A contracted solar plant supplying an industrial exporter under a long-term PPA, by contrast, anchors a substantial portion of its revenue in a non-discretionary demand base, linked to industrial production and export activity. Even if wholesale prices fall, the industrial buyer still requires the electricity—and, crucially, the carbon attributes attached to it.
This creates a different type of asset.
It is no longer purely a generation asset exposed to market cycles. It becomes a quasi-infrastructure asset embedded in an industrial value chain, closer in risk profile to a regulated or contracted utility project.
For equity investors, this shift introduces a new layer of optionality.
On the downside, contracted revenues provide stability, supporting base-case returns in the range of 10–12% IRR. On the upside, uncontracted volumes—particularly when combined with battery storage—can capture intraday volatility, where spreads of €50–100/MWh are increasingly observed in Southeast Europe.
This dual structure—stable contracted base plus market-driven upside—is particularly attractive in a transitioning market like Serbia, where volatility is high but long-term decarbonisation signals are strengthening.
There is also a geographic dimension to this transformation.

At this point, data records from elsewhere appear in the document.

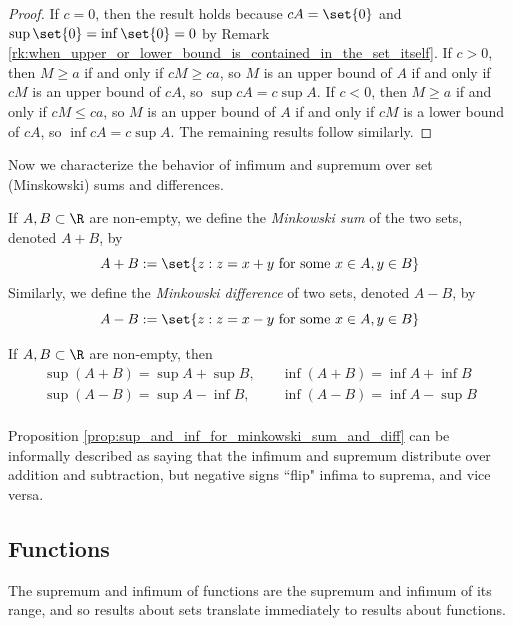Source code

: \documentclass{article} %
\begin{document}
\begin{proof}
If $c=0$, then the result holds because $cA = \set{0}$ and $\sup \set{0} = \inf \set{0} = 0$ by Remark \ref{rk:when_upper_or_lower_bound_is_contained_in_the_set_itself}.	If $c >0$, then $M \geq a$ if and only if $cM \geq ca$, so $M$ is an upper bound of $A$ if and only if $cM$ is an upper bound of $cA$, so $\sup cA = c \sup A$.   If $c<0$, then $M \geq a$ if and only if $cM \leq ca$, so $M$ is an upper bound of $A$ if and only if $cM$ is a lower bound of $cA$, so $\inf cA = c \sup A$.  The remaining results follow similarly. 
\end{proof}


Now we characterize the behavior of infimum and supremum over set (Minskowski) sums and differences.

\begin{definition}
If $A, B \subset \R$ are non-empty, we define the \textit{Minkowski sum} of the two sets, denoted $A+B$, by 
\[ A + B := \set{z : z = x + y \text{ for some } x \in A, y \in B } \]
Similarly, we define the \textit{Minkowski difference} of two sets, denoted $A-B$, by
\[ A - B := \set{z : z = x - y \text{ for some } x \in A, y \in B } \]
\label{def:minkowski_sum_and_difference}	
\end{definition}

\begin{proposition}
If $A, B \subset \R$ are non-empty, then 
\begin{align*}
\sup (A+B) = \sup A + \sup B, &\quad \inf (A+B) = \inf A + \inf B 	 \\
\sup (A-B) = \sup A - \inf B, &\quad \inf (A-B) = \inf A - \sup B 	 \\
\end{align*}

\label{prop:sup_and_inf_for_minkowski_sum_and_diff}	
\end{proposition}

\begin{remark}
Proposition \ref{prop:sup_and_inf_for_minkowski_sum_and_diff} can be informally described as saying that the infimum and supremum distribute over addition and subtraction, but negative signs ``flip" infima to suprema, and vice versa. 
\end{remark}

\subsection{Functions}

The supremum and infimum of functions are the supremum and infimum of its range, and so results about sets translate immediately to results about functions.
\end{document}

Serbia sits at the intersection of EU and non-EU electricity markets, with increasing integration through interconnections and market coupling processes. As EU carbon pricing increasingly influences regional price formation, the value of CBAM-compliant electricity rises not only domestically but also in cross-border trading contexts.
Renewable projects positioned near key transmission corridors—such as those linking Serbia to Hungary, Croatia or Romania—gain additional strategic value. They can serve both domestic industrial demand and, potentially, export-oriented electricity flows aligned with EU carbon requirements.
Over time, this could lead to the emergence of industrial-renewable clusters, where large export-oriented facilities co-locate with or directly contract renewable generation assets. In such configurations, the boundary between energy production and industrial consumption begins to blur, with electricity procurement becoming an integrated part of industrial planning.
For developers, this implies a shift in business model.
Success will depend not only on securing land, permits and grid connections, but also on the ability to structure bankable, compliance-ready PPAs, backed by robust documentation of carbon intensity and aligned with EU methodologies. Developers who can offer this integrated package—electricity, data, certification and contractual flexibility—will be better positioned to attract both lenders and industrial offtakers.
In this emerging framework, the traditional distinction between merchant and contracted projects becomes less relevant. What matters is whether the project can position itself within a carbon-constrained industrial ecosystem, where electricity is valued not only for its energy content but for its role in enabling trade.
The result is a redefinition of bankability itself.
It is no longer driven solely by price forecasts and load factors. It is increasingly driven by the ability of the asset to support industrial competitiveness under carbon constraints.
For Serbia’s renewable sector, this represents a transition from peripheral generation to core economic infrastructure, embedded directly in the country’s export model and increasingly central to how value is created and preserved in a carbon-priced European market.